Я и спросил. О, если бы я знал, что произойдет! Почему я не родился немым?! Иван вдруг затрясся, завалился чуть набок, глаза его выпучились и остекленели, лишь пальцы судорожно царапали скатерть, и изо рта вылетал хрип: «Казань! Казань! Казань!»
Глава 5. Первое бдение у трона опустевшего
[1553 г.]Я, я один во всем виноват! Должен я был сведать сердцем любящим, что с братом неладное происходит. Пусть и мало он тогда со мной говорил, не то что встарь, но и ту малость я мимо ушей пропустил, не услышал, не пожелал услышать, вдуматься.
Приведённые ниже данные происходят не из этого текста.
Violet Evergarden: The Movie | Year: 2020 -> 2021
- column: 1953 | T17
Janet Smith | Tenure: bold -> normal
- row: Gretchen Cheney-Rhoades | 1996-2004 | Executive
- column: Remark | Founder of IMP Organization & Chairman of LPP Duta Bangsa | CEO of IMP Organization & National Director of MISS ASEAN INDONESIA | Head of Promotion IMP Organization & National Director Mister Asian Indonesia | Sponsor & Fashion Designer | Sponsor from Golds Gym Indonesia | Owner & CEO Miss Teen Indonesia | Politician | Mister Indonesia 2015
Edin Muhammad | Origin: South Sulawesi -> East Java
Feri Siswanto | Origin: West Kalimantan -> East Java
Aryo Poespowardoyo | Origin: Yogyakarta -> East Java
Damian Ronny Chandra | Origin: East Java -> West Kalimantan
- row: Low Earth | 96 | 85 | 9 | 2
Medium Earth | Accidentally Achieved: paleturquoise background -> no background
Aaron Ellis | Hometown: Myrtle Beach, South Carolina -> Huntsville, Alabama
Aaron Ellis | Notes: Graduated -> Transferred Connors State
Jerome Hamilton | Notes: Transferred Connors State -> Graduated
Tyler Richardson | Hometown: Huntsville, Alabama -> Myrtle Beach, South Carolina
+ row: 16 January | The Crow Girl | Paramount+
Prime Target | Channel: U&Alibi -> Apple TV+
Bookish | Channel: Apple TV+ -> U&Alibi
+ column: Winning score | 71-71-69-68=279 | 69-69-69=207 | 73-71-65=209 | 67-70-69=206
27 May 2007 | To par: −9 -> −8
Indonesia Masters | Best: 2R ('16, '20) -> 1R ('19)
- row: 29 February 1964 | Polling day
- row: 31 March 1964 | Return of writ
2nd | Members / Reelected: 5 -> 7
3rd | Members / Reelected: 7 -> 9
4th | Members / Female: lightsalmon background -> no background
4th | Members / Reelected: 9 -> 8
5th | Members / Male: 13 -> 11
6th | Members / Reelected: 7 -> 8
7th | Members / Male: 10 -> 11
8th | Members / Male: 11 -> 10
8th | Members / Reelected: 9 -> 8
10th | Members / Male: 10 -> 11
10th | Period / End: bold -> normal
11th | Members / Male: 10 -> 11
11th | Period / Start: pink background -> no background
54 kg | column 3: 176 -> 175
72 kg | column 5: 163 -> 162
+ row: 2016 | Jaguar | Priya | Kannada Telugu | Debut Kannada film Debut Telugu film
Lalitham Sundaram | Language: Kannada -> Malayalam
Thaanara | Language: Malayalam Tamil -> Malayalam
Занимался своими делами суетными, ублажал княгинюшку (это не ей в укор, а только мне!), писал «Сказание о взятии Казани», а пуще всего тешил тщеславие свое недостойное, лелея мечту прославить тем «Сказанием» не только Ивана, но и себя. Да пропади оно пропадом, это «Сказание» вместе с самой Казанью! Прости меня, Господи, за эти слова, сорвавшиеся ненароком с моих уст, как и за те, возможно, худшие, что выкрикивал я в тот страшный день, но те я уже не помню.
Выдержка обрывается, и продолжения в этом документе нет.